自分が武士の出であること。妻と駆け落ちし、この土地にきたこと。貧乏したこと。妻が病で倒れ、医者代がかさみ、食うや食わずの生活を送っていることなどである。
ならなぜ、アヤメをたべようとしないのか。
アヤメにはますます理解できなかった。
筋が通らない。
飢えているのだ。
食べねば死んでしまう。
早く、アヤメを妻の元へ、そして男も自分自身も生をつなぎたいと考えるのが筋だ。
男はそれでも首を横に振る。
ぎょろりと突き出た目は、潔いほど澄んでいる。
「お前を食って恥をかくよりは、死ぬ方が何倍も潔い。私は、今、人として生きるのか、魂まで売り渡して人間ではなくなってしまうのか、神に試されているのだろう。私は、人である。人として生きて、死にたい。妻もきっとわかってくれるはずだ。だから、私は死んでも・・・お前を食わない」
男は、座したまま頭を下げた。
「ありがとう・・・」
そして、それきり男は頭を上げなかった。
アヤメは、男に近づいて、男の様子をうかがった。
声をかけたが返事がない。
アヤメは、男をゆすった。
男は、死んでいた。
アヤメは、男を弔った後、すぐ男の家へ向かった。途中で捕まえた、キジを咥えたまま…。

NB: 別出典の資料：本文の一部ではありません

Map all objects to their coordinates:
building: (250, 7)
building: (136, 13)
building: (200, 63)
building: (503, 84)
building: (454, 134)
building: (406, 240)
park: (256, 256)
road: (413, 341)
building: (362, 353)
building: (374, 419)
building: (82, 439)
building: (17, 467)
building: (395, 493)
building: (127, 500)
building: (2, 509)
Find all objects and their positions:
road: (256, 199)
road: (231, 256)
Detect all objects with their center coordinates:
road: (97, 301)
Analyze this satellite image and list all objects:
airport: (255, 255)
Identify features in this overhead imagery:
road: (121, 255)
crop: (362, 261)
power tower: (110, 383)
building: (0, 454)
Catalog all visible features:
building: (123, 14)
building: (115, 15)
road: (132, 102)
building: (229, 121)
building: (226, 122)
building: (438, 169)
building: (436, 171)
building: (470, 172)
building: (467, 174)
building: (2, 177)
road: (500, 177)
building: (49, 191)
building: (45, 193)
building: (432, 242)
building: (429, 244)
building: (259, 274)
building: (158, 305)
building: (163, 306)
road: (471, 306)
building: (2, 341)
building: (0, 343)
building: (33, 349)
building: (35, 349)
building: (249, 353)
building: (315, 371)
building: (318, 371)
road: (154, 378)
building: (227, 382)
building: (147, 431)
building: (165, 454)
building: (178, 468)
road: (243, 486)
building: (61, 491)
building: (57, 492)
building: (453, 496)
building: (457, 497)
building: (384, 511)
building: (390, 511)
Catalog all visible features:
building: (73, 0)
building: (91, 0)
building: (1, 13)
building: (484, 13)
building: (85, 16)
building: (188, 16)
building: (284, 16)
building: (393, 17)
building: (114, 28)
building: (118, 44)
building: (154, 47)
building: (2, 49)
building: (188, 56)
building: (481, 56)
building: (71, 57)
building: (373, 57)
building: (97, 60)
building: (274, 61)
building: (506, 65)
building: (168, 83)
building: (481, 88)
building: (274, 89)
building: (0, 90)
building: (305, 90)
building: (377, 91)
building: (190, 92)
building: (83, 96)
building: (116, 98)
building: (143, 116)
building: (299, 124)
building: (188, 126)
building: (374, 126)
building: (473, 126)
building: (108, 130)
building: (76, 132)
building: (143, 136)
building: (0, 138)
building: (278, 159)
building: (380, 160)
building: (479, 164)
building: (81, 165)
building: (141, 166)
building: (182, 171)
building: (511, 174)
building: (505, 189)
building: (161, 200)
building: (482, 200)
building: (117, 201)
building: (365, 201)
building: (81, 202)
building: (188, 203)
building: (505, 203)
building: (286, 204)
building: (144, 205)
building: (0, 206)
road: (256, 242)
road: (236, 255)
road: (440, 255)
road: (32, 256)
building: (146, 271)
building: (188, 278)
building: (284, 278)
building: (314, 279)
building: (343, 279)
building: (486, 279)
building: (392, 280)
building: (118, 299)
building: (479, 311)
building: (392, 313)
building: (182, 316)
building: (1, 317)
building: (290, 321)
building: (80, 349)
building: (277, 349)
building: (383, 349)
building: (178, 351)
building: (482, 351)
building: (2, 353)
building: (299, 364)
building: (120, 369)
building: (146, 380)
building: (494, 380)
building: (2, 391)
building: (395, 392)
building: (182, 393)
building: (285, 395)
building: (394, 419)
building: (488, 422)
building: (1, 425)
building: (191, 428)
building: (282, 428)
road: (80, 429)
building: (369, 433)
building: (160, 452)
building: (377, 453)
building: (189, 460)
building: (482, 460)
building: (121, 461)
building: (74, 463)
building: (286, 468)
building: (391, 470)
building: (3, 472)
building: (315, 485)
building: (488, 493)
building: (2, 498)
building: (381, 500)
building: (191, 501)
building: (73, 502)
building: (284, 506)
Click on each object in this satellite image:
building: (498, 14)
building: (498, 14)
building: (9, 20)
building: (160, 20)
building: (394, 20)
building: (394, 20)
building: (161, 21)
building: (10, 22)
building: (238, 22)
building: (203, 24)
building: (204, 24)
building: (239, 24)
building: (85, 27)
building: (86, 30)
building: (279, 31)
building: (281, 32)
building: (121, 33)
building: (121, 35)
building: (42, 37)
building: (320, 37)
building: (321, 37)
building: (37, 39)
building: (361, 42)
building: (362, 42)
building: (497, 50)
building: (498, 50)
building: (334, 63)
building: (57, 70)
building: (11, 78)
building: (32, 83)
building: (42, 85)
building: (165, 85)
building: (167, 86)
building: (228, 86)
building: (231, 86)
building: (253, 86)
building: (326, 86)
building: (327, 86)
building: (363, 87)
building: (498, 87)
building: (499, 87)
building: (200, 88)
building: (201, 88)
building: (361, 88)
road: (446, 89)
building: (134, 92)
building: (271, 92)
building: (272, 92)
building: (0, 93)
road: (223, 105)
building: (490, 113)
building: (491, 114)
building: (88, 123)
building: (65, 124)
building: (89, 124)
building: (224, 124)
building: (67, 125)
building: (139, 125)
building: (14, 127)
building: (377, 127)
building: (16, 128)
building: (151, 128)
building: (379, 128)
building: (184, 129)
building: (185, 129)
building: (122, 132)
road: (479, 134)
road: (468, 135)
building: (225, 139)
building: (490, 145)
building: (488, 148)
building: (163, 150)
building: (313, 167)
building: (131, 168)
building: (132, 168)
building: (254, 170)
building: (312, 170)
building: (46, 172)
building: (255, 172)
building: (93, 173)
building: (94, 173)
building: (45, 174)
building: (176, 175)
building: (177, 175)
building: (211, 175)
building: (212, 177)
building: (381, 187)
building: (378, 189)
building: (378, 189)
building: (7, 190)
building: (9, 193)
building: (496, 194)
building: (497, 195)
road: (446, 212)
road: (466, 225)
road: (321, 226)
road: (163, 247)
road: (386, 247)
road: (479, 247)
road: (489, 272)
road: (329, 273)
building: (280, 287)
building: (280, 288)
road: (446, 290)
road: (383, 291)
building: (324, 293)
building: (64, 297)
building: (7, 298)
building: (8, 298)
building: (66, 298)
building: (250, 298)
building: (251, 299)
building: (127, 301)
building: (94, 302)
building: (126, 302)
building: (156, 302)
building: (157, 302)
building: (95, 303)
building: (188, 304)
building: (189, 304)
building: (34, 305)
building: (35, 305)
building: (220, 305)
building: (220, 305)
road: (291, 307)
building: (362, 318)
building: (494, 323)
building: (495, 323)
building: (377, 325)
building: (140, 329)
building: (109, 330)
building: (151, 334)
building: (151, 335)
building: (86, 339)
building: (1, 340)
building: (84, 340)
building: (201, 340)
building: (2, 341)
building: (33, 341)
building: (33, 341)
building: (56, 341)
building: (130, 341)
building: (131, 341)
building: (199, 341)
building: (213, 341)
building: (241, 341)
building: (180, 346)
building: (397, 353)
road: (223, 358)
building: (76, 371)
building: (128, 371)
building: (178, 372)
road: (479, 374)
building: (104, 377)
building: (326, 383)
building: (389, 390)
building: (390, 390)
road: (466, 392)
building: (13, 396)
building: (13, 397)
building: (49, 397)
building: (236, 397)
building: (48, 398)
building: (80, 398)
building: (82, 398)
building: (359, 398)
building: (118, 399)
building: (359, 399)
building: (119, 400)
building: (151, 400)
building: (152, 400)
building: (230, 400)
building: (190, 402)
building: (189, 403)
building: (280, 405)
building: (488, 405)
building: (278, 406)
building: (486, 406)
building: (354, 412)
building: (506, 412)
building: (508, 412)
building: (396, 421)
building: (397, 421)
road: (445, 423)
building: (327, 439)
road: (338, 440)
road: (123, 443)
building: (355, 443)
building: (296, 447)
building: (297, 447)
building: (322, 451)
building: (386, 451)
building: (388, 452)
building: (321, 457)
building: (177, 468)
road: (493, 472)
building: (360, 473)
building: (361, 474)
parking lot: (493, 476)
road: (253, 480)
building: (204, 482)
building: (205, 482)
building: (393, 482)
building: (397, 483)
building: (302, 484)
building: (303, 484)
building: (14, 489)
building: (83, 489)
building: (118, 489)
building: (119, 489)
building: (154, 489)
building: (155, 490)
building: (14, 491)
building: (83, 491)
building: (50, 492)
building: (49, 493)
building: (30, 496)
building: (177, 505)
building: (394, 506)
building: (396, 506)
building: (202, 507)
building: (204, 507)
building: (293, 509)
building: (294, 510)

アヤメは、男の家に着くと中には入らず、男の声色を使い、男の妻に語りかけた。
女のアヤメは、男に化けることはできなかった。声色をまねするのが精いっぱいであったからだ。
「あんた、帰ってきたんですか…」
「ああ、そのまま動かず、聞くんだ。私は、用事ができて二、三日留守にする。代わりに女中を雇った。案ずるな、士官の道ができて、金が前借できたのだ、すぐ帰るからその女中、アヤメの言うことを聞いて体を治すのだ。いいな」
アヤメは、遠のくふりをして人間の女に化けた。
そして、男の妻の前に現れると、深々と頭を下げ、顔を上げた。
男の妻は、やつれてはいたが男ほどがりがりではなかった。おそらく、男は自分の身を削って食料を妻に与えたのであろう。身なりは相変わらず貧しいままで、布団から半身起こしてアヤメに軽く会釈した。
さびしげな横顔で、多少、白髪の混じった髪は、ハリもつやもなかった。
三日間、アヤメは必至で看病をした。慣れない洗濯や掃除も妻の身の回りのことならなんでもした。栄養も足りてきたはずであった。
アヤメは、ほっとしていた。
きっと、妻の病は治る。
初めて誰かの役に立てたと思った。
その晩、きれいな満月の夜だった。
いつものように、アヤメは、食事の支度をしていた。
男の妻は、泣きながら凛として布団に正座していた。
乱れた髪を整え、口には紅を引いていた。
部屋に唯一の行灯は、皿がむき出しの上、糸も細い。ゆっくり揺れる炎は心もとなく感じる。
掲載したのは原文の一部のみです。